Derman, ağzındaki sandviç parçalarını yüzüne saçarak bağıran arkadaşına yüzünü ekşitti. "Senin sonunu iyi görmüyorum kardeşim ben, git iki muz çiz de bir sinirin yatışsın." dedi sakin sakin üzerine sıçrayan ıslak ekmek parçalarını silkelerken. Tüm arkadaş grubu olarak Gökmen'in ani sinir harplerine alışmışlardı. Üniversitenin hazırlığında tanışmış, neredeyse üç yılı göt göte geçirmişlerdi. İlk başlarda sarışının ani değişen ruh halleriyle apışıp kalsalar da, zamanla onun yükselişlerini alçalışlarını takmamaları gerektiğini öğrenmişlerdi. Zaten bir an neşeli kahkahalar atarken, diğer an duvar yumruklayan bir adamı ciddiye almak da pek akıl karı değildi.
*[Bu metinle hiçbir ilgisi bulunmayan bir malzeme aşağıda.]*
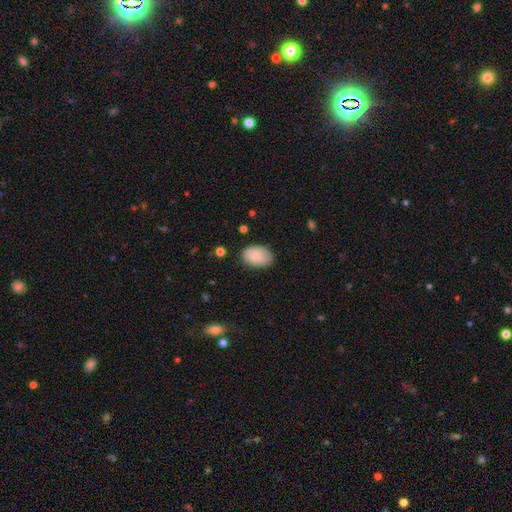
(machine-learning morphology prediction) Smooth or featured?
  - smooth: 82% *
  - featured or disk: 11%
  - star or artifact: 7%
How rounded?
  - in between: 87% *
  - round: 12%
  - cigar-shaped: 1%
Merging?
  - none: 78% *
  - minor disturbance: 17%
  - major disturbance: 3%
  - merger: 1%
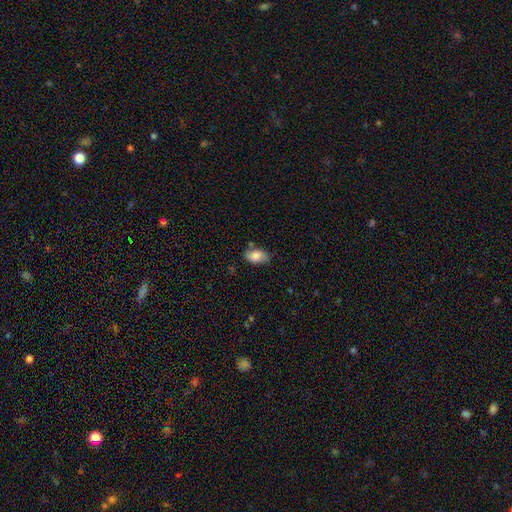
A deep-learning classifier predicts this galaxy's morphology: type=smooth (81%); roundness=in between (92%); merging=none (71%).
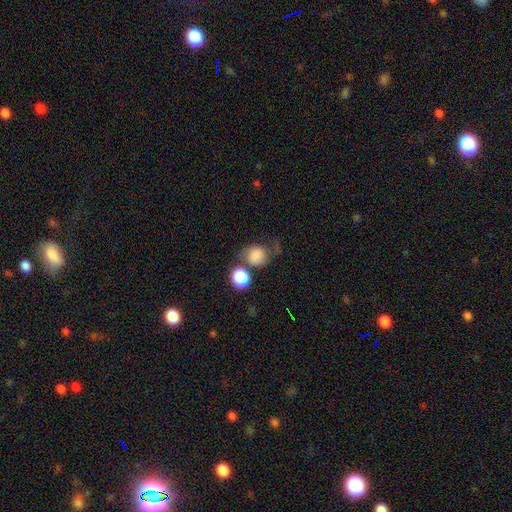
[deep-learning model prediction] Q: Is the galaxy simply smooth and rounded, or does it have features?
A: smooth — 78%.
Gökmen ağlamaklı bir ifadeyle alnını önündeki ahşap masaya yasladı. Saat daha 10'du ve şimdiden tükenmişti.
"Obaaa nabersiniz biladerlerim?" diyerek sahneye giriş yapan Uygar'la birlikte kafasını kaldırmadan masanın altından sandviçinin son lokmasını ağzına attı.
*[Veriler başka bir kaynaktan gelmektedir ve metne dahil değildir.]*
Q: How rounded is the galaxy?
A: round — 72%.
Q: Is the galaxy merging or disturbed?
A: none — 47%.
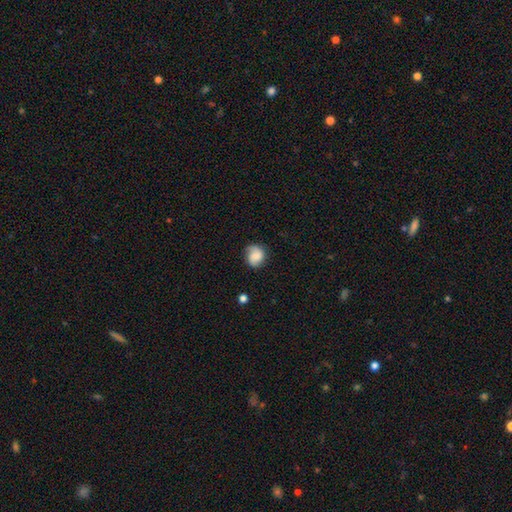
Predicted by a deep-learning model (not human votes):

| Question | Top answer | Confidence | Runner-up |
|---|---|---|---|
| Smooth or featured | smooth | 59% | featured or disk (32%) |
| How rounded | round | 70% | in between (29%) |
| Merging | none | 68% | minor disturbance (23%) |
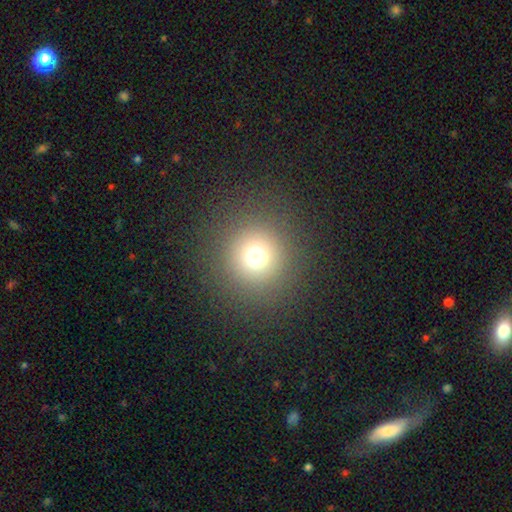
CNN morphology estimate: A smooth galaxy with no disk features (70%) that is round (95%). Merging: none (88%).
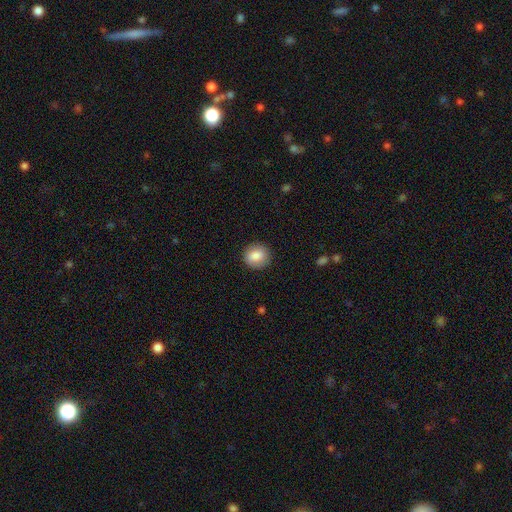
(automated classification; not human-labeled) Overall: smooth (85%). How rounded: round (83%). Merging: none (88%).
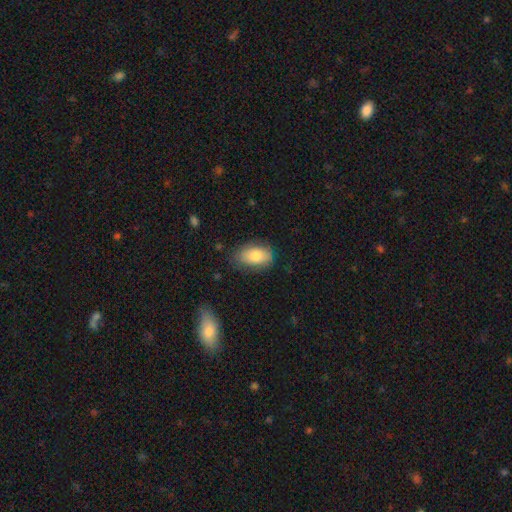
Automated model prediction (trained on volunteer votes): smooth_or_featured: smooth (p=0.79) [alt: featured or disk p=0.14]
how_rounded: in between (p=0.92) [alt: round p=0.06]
merging: none (p=0.74) [alt: minor disturbance p=0.20]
"İyidir kardo, toparladın mı biraz?" diye sordu Derman sırıtarak, bir ayağını bileğinden dizinin üzerine yaslarken. Sabah evden çıkarken Uygar'ı ağrıyan başına tişört bağlamış, koltukta yuvarlanırken bırakmıştı.
"Ağrı kesici attım bir iki tane. Öğlene doğru midemizi yıkamazlarsa iyiyiz kardeşim." dedi Uygar kendini Gökmen'in yanındaki boşluğa atıp, bir kolunu arkadaşının omzuna atarken. Hala kafasını masadan kaldırmamış arkadaşına tek kaşını kaldırıp bakarken,
"Buna ne oldu yine lan?" dedi.
"Belalısı yine yüzünü yamultmuş, sordum diye küstü."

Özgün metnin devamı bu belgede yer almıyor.